Chart analysis data
##########
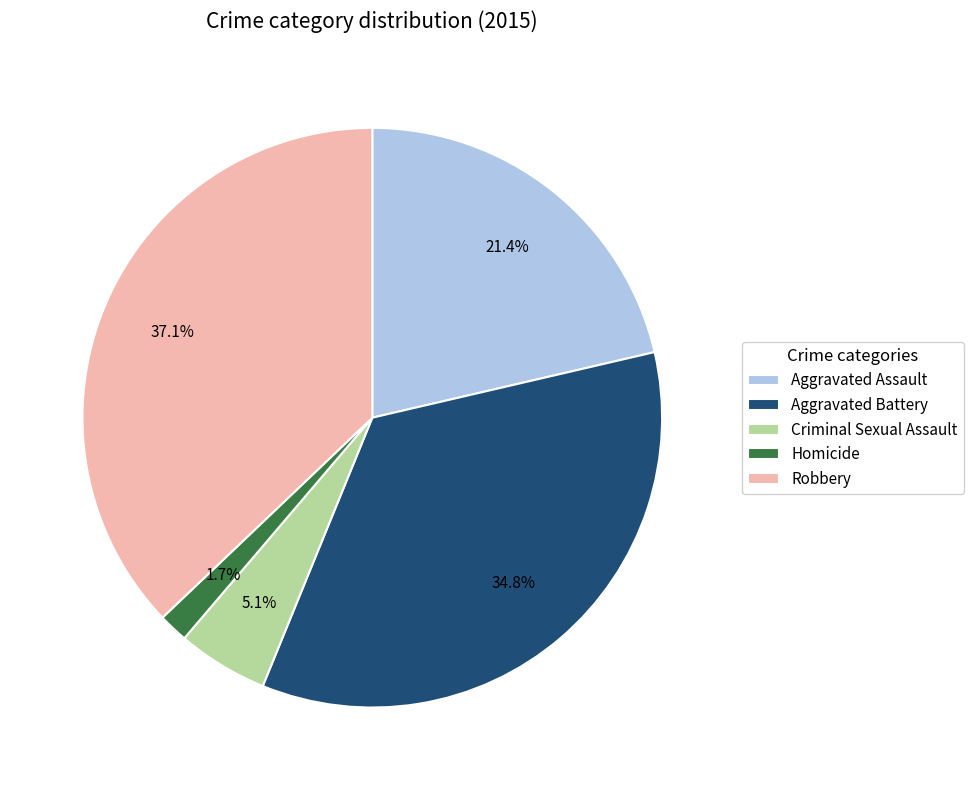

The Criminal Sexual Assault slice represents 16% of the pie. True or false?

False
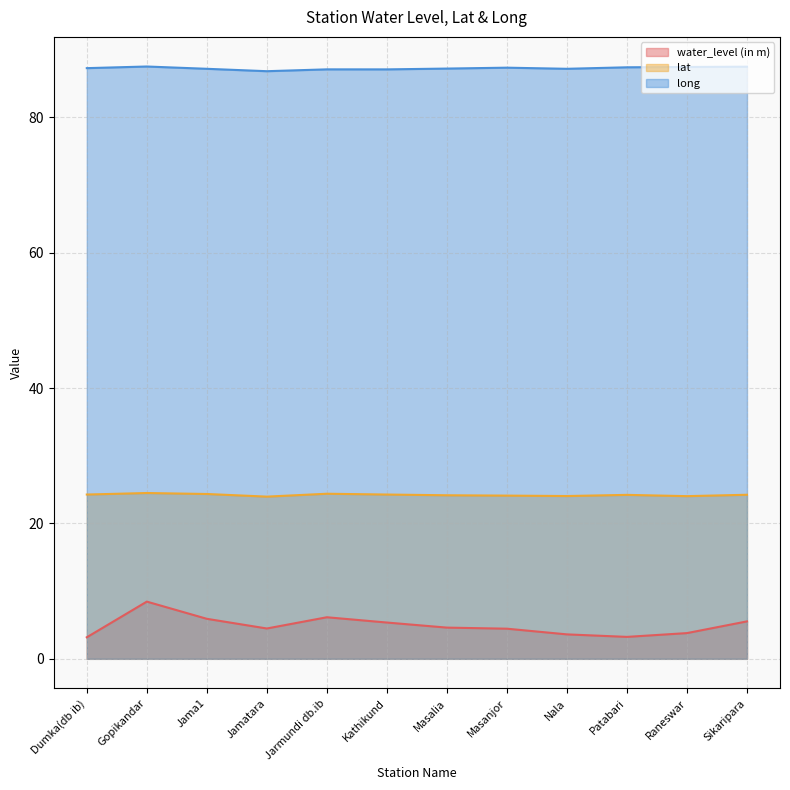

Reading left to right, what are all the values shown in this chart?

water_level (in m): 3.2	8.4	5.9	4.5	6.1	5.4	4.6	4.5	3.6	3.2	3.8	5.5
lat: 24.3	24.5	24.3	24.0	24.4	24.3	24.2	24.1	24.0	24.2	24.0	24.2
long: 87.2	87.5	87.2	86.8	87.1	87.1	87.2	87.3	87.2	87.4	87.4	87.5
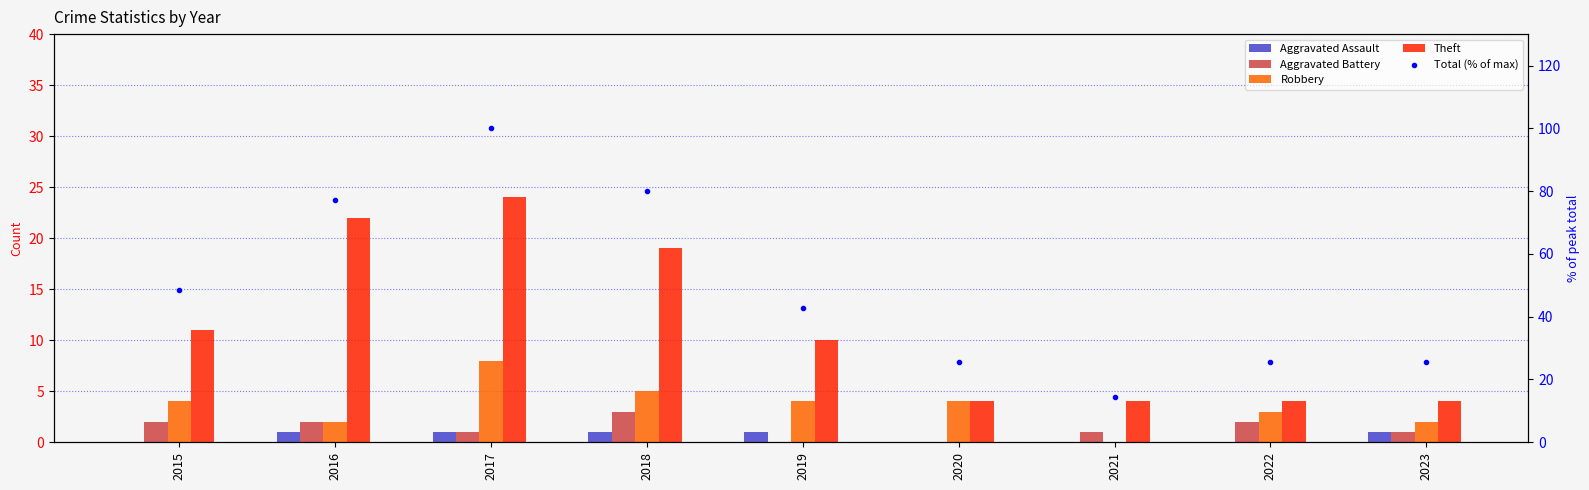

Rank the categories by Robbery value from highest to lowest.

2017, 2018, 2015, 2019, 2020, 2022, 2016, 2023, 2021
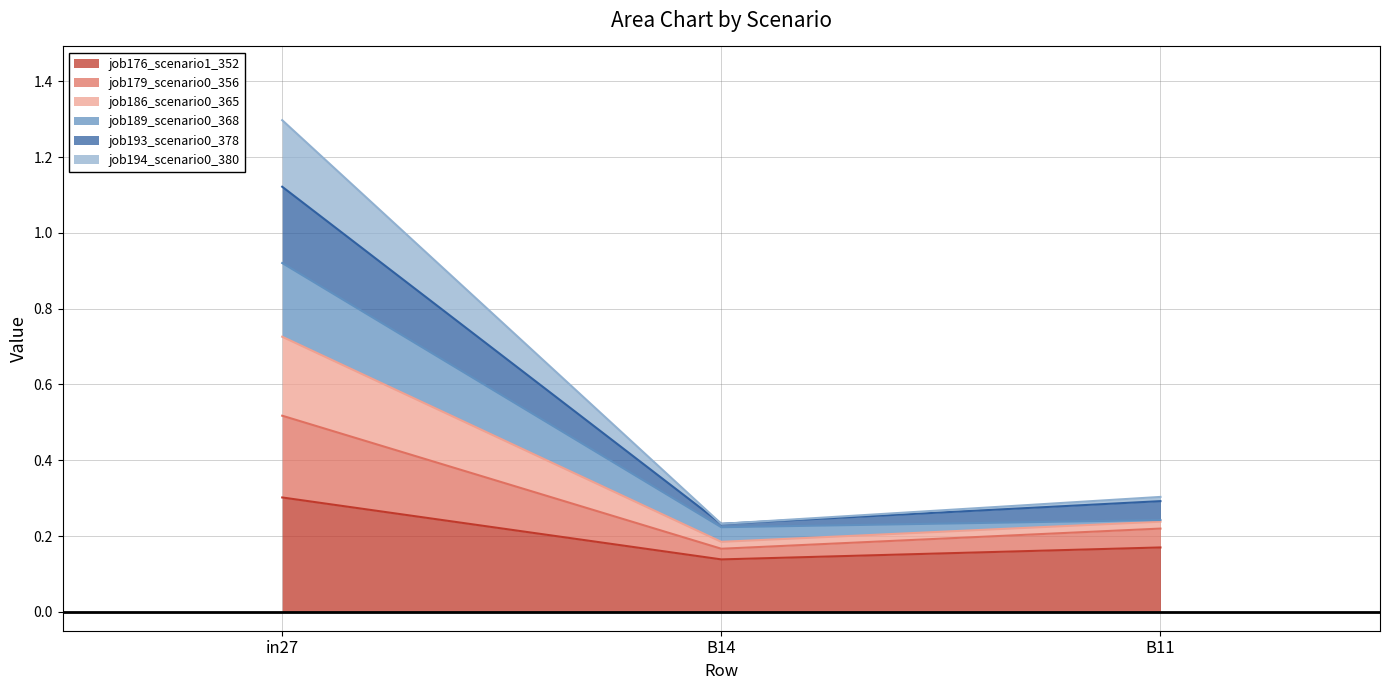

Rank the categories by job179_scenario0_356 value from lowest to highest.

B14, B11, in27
##########
(Task to complete): Can you print every line of the entries above word for word, leaving out the pictures?

(Response box):
The Criminal Sexual Assault slice represents 16% of the pie. True or false?

False

Reading left to right, what are all the values shown in this chart?

water_level (in m): 3.2	8.4	5.9	4.5	6.1	5.4	4.6	4.5	3.6	3.2	3.8	5.5
lat: 24.3	24.5	24.3	24.0	24.4	24.3	24.2	24.1	24.0	24.2	24.0	24.2
long: 87.2	87.5	87.2	86.8	87.1	87.1	87.2	87.3	87.2	87.4	87.4	87.5

Rank the categories by Robbery value from highest to lowest.

2017, 2018, 2015, 2019, 2020, 2022, 2016, 2023, 2021

Rank the categories by job179_scenario0_356 value from lowest to highest.

B14, B11, in27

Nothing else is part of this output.